MATERIAL SHOWN:
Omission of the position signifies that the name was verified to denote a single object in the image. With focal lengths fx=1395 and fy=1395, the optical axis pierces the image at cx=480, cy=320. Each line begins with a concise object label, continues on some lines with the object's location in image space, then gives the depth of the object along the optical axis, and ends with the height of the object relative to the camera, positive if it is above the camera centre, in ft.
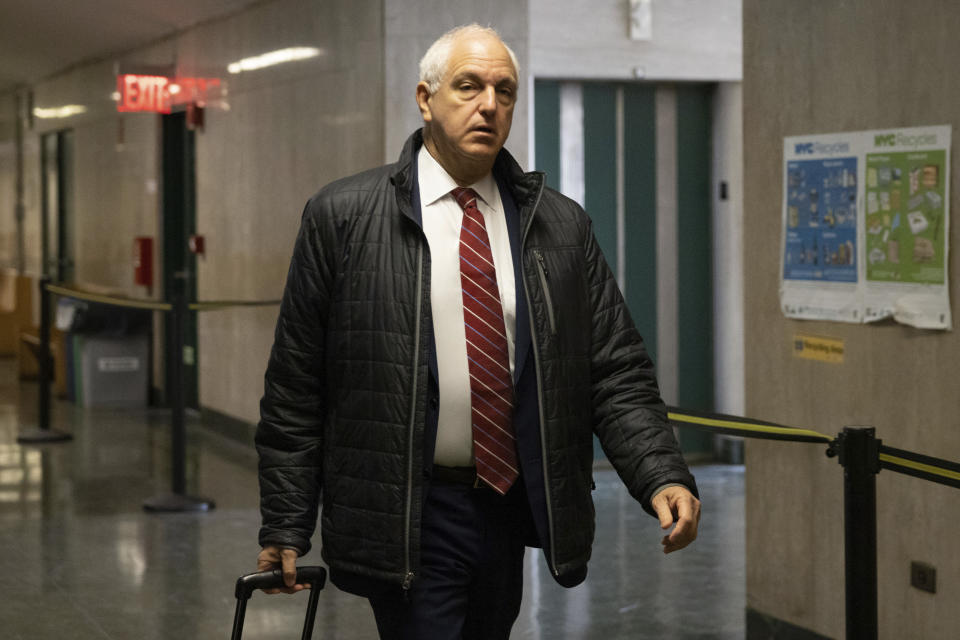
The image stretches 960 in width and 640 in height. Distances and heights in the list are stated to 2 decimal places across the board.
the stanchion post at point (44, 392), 30.45 -2.72
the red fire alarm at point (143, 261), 37.11 +0.24
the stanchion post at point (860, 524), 10.02 -1.85
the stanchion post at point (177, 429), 22.95 -2.66
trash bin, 36.99 -2.23
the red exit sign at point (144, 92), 30.22 +3.89
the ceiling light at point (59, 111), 44.83 +5.37
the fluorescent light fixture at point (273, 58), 26.40 +4.26
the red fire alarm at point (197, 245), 33.53 +0.60
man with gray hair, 8.10 -0.74
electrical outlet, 13.15 -2.95
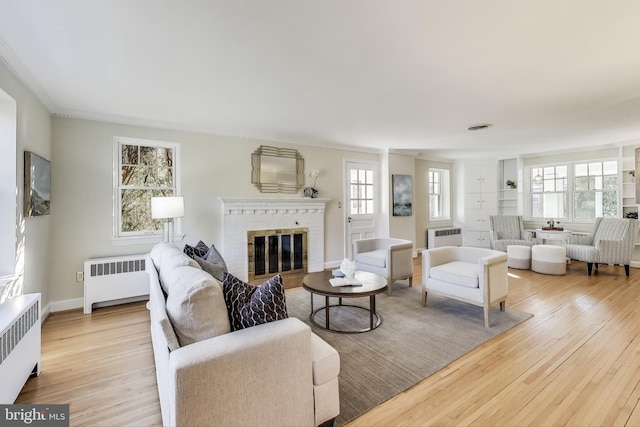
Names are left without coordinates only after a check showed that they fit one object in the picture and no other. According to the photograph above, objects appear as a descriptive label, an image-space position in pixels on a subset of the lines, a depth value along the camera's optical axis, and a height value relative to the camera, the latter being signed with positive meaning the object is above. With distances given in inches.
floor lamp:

WHAT TO WORK ON:
For each line above that includes "point", make a copy.

RESULT OF THIS EXERCISE:
the stanchion post at point (44, 392), 30.45 -2.72
the red fire alarm at point (143, 261), 37.11 +0.24
the stanchion post at point (860, 524), 10.02 -1.85
the stanchion post at point (177, 429), 22.95 -2.66
the red exit sign at point (144, 92), 30.22 +3.89
the ceiling light at point (59, 111), 44.83 +5.37
the fluorescent light fixture at point (273, 58), 26.40 +4.26
the red fire alarm at point (197, 245), 33.53 +0.60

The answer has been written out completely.